Task statement: Retype the biographical passage about Okamoto from "Her tutor encouraged" up to and including "and Kokin Wakashū.".

Source passage:
################
Her tutor encouraged her affinity for music, calligraphy and traditional dance, and introduced her to Japanese classical literature, especially the Tale of Genji and Kokin Wakashū.
Okamoto was influenced greatly by her older brother, Shosen, and his classmate Jun'ichirō Tanizaki who studied at the First Higher School and Tokyo Imperial University.
While still a student at the Atami Gakuen girls' high school, Kanoko called on the poet, Yosano Akiko, and this encounter prompted her to start contributing tanka to the poetry magazine Myōjō ("Bright Star").
Along with Yosano, she joined Hiratsuka Raichō, Tamura Toshiko, and others, to be one of the initial contributors to the influential Bluestocking (Seitō) journal, helping to set the course for women writers and feminist ideas, in 1911.
After returning home, Okamoto continued her researches into Buddhism, but also found time to a novelette called Tsuru wa yamiki ("The Dying Crane"), describing the last days of writer Ryūnosuke Akutagawa, while staying at an inn near Kamakura Station in the summer of 1923.
After that, she published many more works in quick succession, including Boshi jojō ("The Relationship between Mother and Child"), Kingyo ryōran ("A Riot of Goldfish"), and Rōgishō ("Portrait of an Old Geisha").
################
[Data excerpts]
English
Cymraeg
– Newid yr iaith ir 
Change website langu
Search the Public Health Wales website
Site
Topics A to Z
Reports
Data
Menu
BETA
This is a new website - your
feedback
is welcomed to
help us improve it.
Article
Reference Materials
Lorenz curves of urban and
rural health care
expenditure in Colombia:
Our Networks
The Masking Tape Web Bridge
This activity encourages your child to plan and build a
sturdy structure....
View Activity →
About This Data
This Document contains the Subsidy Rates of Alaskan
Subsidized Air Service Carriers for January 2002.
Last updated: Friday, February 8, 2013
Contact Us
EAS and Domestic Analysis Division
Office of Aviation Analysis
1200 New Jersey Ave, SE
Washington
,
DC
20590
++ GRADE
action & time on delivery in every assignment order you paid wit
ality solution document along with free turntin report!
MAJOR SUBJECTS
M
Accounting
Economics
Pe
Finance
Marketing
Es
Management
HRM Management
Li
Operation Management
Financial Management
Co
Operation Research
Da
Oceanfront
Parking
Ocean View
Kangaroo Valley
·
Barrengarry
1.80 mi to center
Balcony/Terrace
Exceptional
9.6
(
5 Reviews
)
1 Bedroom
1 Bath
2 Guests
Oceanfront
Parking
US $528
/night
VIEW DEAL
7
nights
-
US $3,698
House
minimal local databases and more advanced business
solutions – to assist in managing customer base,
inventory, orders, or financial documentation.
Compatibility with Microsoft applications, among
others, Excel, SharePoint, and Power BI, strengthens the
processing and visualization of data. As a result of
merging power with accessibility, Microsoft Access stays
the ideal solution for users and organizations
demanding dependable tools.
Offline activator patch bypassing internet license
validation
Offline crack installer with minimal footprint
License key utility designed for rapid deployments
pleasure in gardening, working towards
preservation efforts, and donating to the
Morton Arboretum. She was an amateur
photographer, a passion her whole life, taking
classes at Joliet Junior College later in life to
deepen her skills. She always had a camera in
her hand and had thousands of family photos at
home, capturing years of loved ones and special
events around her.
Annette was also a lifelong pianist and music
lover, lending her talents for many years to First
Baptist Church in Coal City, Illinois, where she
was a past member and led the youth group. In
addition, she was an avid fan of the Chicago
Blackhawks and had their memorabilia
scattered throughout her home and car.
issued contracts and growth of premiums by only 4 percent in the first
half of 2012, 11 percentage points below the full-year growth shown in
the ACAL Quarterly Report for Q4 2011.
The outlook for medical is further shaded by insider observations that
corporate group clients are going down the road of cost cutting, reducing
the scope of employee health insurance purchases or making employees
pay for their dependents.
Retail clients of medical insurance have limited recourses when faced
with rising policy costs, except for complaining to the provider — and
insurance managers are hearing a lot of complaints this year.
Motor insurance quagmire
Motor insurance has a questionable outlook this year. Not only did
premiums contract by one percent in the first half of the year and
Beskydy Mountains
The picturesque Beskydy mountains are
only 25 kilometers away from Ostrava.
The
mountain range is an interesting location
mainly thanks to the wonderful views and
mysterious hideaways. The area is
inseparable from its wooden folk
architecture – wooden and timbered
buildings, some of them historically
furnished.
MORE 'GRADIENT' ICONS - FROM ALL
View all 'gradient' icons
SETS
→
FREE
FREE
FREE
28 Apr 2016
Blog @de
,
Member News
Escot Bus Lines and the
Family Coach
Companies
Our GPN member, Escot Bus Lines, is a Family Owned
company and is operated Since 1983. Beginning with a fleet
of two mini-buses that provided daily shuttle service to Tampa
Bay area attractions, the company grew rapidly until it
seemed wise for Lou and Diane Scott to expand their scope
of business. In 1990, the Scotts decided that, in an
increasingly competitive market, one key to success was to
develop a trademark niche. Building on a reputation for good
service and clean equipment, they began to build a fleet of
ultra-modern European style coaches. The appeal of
################
Problem solution:
Her tutor encouraged her affinity for music, calligraphy and traditional dance, and introduced her to Japanese classical literature, especially the Tale of Genji and Kokin Wakashū.